The Court of Appeals, with only six members present due to a vacancy, approved new Rule 4-333 unanimously without questions or discussion. The rule implements a law passed this year that was driven largely by Baltimore City State’s Attorney Marilyn J. Mosby, who seeks to be able to erase convictions for hundreds of individuals whose cases relied on testimony from corrupt members of the Baltimore Police Department’s now-disbanded Gun Trace Task Force.
Deputy State’s Attorney Janice Bledsoe told the Court of Appeals Standing Committee on Rules of Practice and Procedure in September that the office had identified at least 790 convictions it believed should be vacated because they significantly involved GTTF members. Those motions have already been filed, pursuant to the new law, while the adoption of a formal rule governing such actions was pending.
The Baltimore City State’s Attorney’s Office has been reviewing cases involving the officers since their federal indictments in 2017 and began filing motions last year attempting to reopen cases in which defendants were not eligible for traditional post-conviction relief.
When some judges denied joint motions by the state and defense to vacate convictions — often because the judges said they did not believe the law allowed for the relief requested — Mosby turned to the General Assembly to ask that a mechanism be created to handle such situations.

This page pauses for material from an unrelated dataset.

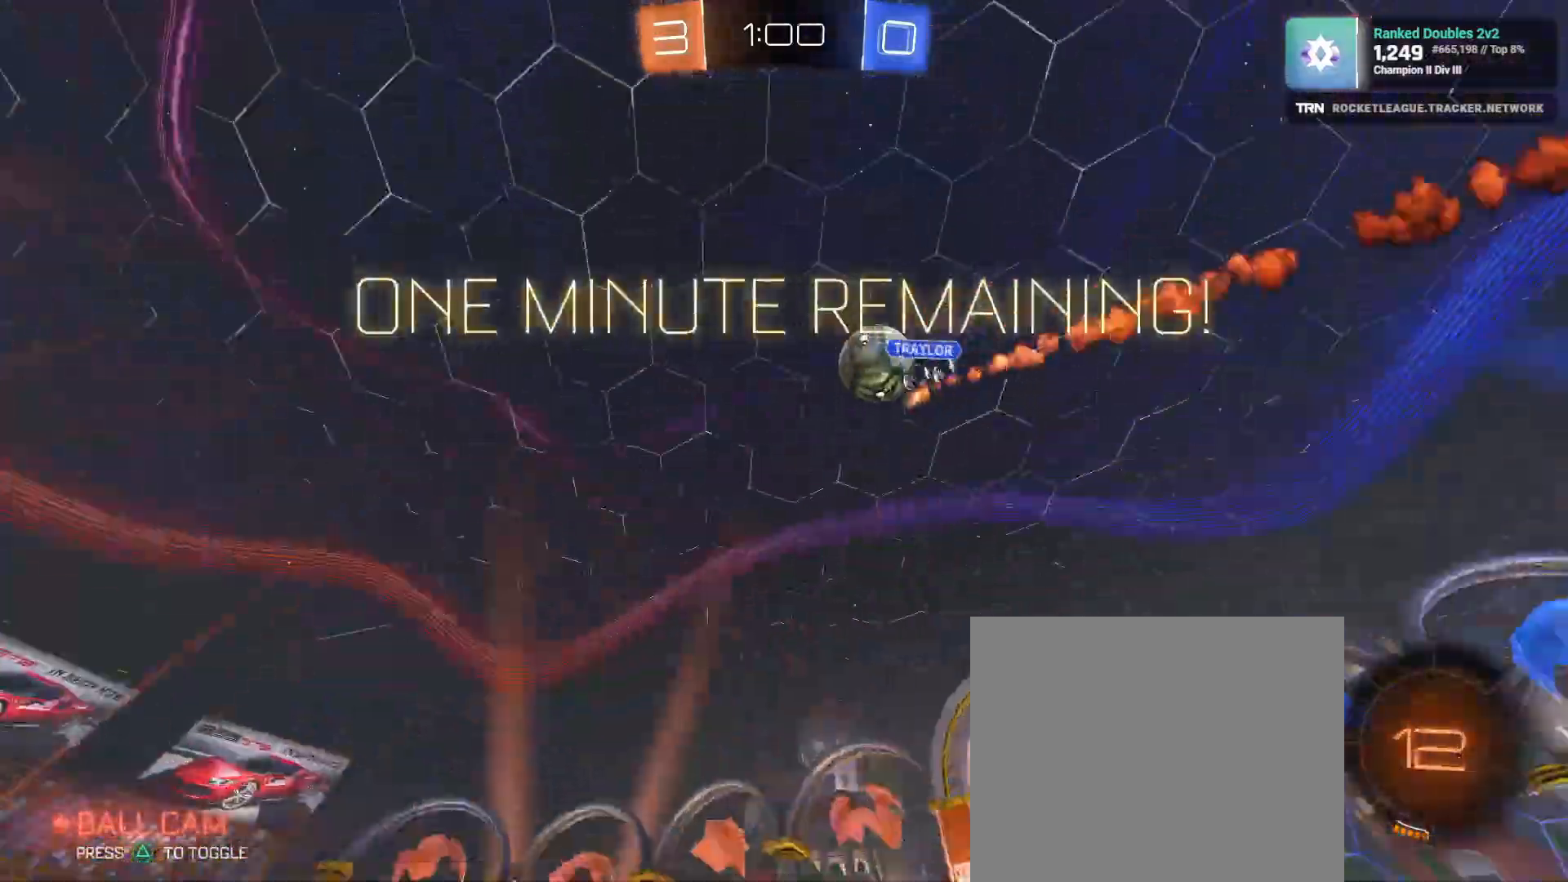
{"buttons": ["TRIANGLE", "R2"], "left_stick": "left", "right_stick": "center", "events": [[117, "left_stick", "left"], [467, "TRIANGLE", "down"]]}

The legislature passed House Bill 874, sponsored by Del. Erek Barron, D-Prince George’s, earlier this year, which allows a prosecutor to move to vacate a conviction if newly discovered evidence makes it likely the outcome of the trial would have been different or if new information calls the integrity of the conviction into question.
The new rule attempts to fill in gaps in the statute, retired Court of Appeals Judge Alan M. Wilner, who chairs the Rules Committee, said Tuesday. The rule defines prosecutor as the local state’s attorney, attorney general or state prosecutor who prosecuted the case and stipulates that the moving prosecutor can seek to vacate all or part of the charges associated with a case.
The law requires the defendant be given notice when a motion is filed, but the Rules Committee acknowledged there may be situations where the defendant cannot be located, Wilner said.
“The easiest solution would be not to file the petition until they’ve got the defendant,” Wilner said, noting nevertheless that some prosecutors want to be able to vacate a conviction because it’s “what the state should do” and as a matter of justice, even if the defendant can’t be notified.
The committee decided to allow an action to be filed without locating the defendant so long as the prosecutor shows attempts were made and, if the motion is denied, it is without prejudice so it can be filed again if the defendant is found.
The prosecutor has 30 days after a conviction is vacated to either dismiss or take other appropriate action in a case, but Wilner said it was unclear what the impact of a vacated count or entire case would have on restitution orders and court costs paid by the defendant. The committee opted to remain silent on the issue of whether those payments can be recouped.